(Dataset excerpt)
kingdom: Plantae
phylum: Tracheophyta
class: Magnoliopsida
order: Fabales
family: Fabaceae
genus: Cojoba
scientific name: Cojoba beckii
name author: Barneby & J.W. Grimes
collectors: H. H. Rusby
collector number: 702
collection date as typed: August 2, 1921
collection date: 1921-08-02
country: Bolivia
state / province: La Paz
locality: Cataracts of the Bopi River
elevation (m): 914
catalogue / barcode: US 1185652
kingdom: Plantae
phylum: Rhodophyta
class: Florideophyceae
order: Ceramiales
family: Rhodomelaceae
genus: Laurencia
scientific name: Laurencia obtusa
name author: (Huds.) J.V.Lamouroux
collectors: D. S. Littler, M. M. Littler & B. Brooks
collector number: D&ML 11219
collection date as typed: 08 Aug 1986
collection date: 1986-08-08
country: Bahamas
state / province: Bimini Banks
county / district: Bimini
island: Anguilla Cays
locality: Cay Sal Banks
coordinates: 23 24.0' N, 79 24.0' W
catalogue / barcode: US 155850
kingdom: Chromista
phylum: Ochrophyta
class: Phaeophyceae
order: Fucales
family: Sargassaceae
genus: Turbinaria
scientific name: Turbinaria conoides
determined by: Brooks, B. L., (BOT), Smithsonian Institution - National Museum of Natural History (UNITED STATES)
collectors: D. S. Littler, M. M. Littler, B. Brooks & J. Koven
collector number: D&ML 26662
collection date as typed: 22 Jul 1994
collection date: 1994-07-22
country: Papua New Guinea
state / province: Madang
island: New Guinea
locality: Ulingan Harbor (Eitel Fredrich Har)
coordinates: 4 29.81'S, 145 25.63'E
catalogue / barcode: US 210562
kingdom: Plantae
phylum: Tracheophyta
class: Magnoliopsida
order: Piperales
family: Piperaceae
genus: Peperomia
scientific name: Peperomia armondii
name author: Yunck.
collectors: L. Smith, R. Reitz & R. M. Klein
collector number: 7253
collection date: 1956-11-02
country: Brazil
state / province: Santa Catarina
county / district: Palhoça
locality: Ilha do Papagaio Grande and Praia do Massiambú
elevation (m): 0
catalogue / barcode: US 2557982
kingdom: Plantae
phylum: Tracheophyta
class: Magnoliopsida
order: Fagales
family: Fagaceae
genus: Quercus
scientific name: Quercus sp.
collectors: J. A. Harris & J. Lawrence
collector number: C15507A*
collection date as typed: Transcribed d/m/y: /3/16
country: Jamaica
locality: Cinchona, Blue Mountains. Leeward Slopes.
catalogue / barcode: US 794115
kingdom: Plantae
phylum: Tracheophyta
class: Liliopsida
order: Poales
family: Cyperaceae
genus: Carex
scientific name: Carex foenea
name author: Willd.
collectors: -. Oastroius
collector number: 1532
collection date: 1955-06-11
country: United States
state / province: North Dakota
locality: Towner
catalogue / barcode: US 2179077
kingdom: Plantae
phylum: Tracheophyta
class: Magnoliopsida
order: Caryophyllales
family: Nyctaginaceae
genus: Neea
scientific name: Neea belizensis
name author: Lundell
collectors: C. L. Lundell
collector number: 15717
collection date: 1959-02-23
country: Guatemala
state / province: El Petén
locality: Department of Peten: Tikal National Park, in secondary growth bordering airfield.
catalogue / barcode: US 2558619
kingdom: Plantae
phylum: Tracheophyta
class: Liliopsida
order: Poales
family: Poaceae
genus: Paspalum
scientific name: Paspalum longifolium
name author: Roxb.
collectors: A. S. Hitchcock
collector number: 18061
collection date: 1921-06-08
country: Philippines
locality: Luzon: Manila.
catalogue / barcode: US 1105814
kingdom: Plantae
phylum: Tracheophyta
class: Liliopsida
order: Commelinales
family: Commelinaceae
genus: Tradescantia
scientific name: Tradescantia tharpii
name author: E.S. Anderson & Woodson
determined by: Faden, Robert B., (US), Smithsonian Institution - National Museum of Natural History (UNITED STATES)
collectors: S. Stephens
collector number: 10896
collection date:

▶ _Written problem_:
Present every line of the material above as a numbered list, leaving out any blank lines.

▶ _Solution to the exercise_:
1. kingdom: Plantae
2. phylum: Tracheophyta
3. class: Magnoliopsida
4. order: Fabales
5. family: Fabaceae
6. genus: Cojoba
7. scientific name: Cojoba beckii
8. name author: Barneby & J.W. Grimes
9. collectors: H. H. Rusby
10. collector number: 702
11. collection date as typed: August 2, 1921
12. collection date: 1921-08-02
13. country: Bolivia
14. state / province: La Paz
15. locality: Cataracts of the Bopi River
16. elevation (m): 914
17. catalogue / barcode: US 1185652
18. kingdom: Plantae
19. phylum: Rhodophyta
20. class: Florideophyceae
21. order: Ceramiales
22. family: Rhodomelaceae
23. genus: Laurencia
24. scientific name: Laurencia obtusa
25. name author: (Huds.) J.V.Lamouroux
26. collectors: D. S. Littler, M. M. Littler & B. Brooks
27. collector number: D&ML 11219
28. collection date as typed: 08 Aug 1986
29. collection date: 1986-08-08
30. country: Bahamas
31. state / province: Bimini Banks
32. county / district: Bimini
33. island: Anguilla Cays
34. locality: Cay Sal Banks
35. coordinates: 23 24.0' N, 79 24.0' W
36. catalogue / barcode: US 155850
37. kingdom: Chromista
38. phylum: Ochrophyta
39. class: Phaeophyceae
40. order: Fucales
41. family: Sargassaceae
42. genus: Turbinaria
43. scientific name: Turbinaria conoides
44. determined by: Brooks, B. L., (BOT), Smithsonian Institution - National Museum of Natural History (UNITED STATES)
45. collectors: D. S. Littler, M. M. Littler, B. Brooks & J. Koven
46. collector number: D&ML 26662
47. collection date as typed: 22 Jul 1994
48. collection date: 1994-07-22
49. country: Papua New Guinea
50. state / province: Madang
51. island: New Guinea
52. locality: Ulingan Harbor (Eitel Fredrich Har)
53. coordinates: 4 29.81'S, 145 25.63'E
54. catalogue / barcode: US 210562
55. kingdom: Plantae
56. phylum: Tracheophyta
57. class: Magnoliopsida
58. order: Piperales
59. family: Piperaceae
60. genus: Peperomia
61. scientific name: Peperomia armondii
62. name author: Yunck.
63. collectors: L. Smith, R. Reitz & R. M. Klein
64. collector number: 7253
65. collection date: 1956-11-02
66. country: Brazil
67. state / province: Santa Catarina
68. county / district: Palhoça
69. locality: Ilha do Papagaio Grande and Praia do Massiambú
70. elevation (m): 0
71. catalogue / barcode: US 2557982
72. kingdom: Plantae
73. phylum: Tracheophyta
74. class: Magnoliopsida
75. order: Fagales
76. family: Fagaceae
77. genus: Quercus
78. scientific name: Quercus sp.
79. collectors: J. A. Harris & J. Lawrence
80. collector number: C15507A*
81. collection date as typed: Transcribed d/m/y: /3/16
82. country: Jamaica
83. locality: Cinchona, Blue Mountains. Leeward Slopes.
84. catalogue / barcode: US 794115
85. kingdom: Plantae
86. phylum: Tracheophyta
87. class: Liliopsida
88. order: Poales
89. family: Cyperaceae
90. genus: Carex
91. scientific name: Carex foenea
92. name author: Willd.
93. collectors: -. Oastroius
94. collector number: 1532
95. collection date: 1955-06-11
96. country: United States
97. state / province: North Dakota
98. locality: Towner
99. catalogue / barcode: US 2179077
100. kingdom: Plantae
101. phylum: Tracheophyta
102. class: Magnoliopsida
103. order: Caryophyllales
104. family: Nyctaginaceae
105. genus: Neea
106. scientific name: Neea belizensis
107. name author: Lundell
108. collectors: C. L. Lundell
109. collector number: 15717
110. collection date: 1959-02-23
111. country: Guatemala
112. state / province: El Petén
113. locality: Department of Peten: Tikal National Park, in secondary growth bordering airfield.
114. catalogue / barcode: US 2558619
115. kingdom: Plantae
116. phylum: Tracheophyta
117. class: Liliopsida
118. order: Poales
119. family: Poaceae
120. genus: Paspalum
121. scientific name: Paspalum longifolium
122. name author: Roxb.
123. collectors: A. S. Hitchcock
124. collector number: 18061
125. collection date: 1921-06-08
126. country: Philippines
127. locality: Luzon: Manila.
128. catalogue / barcode: US 1105814
129. kingdom: Plantae
130. phylum: Tracheophyta
131. class: Liliopsida
132. order: Commelinales
133. family: Commelinaceae
134. genus: Tradescantia
135. scientific name: Tradescantia tharpii
136. name author: E.S. Anderson & Woodson
137. determined by: Faden, Robert B., (US), Smithsonian Institution - National Museum of Natural History (UNITED STATES)
138. collectors: S. Stephens
139. collector number: 10896
140. collection date:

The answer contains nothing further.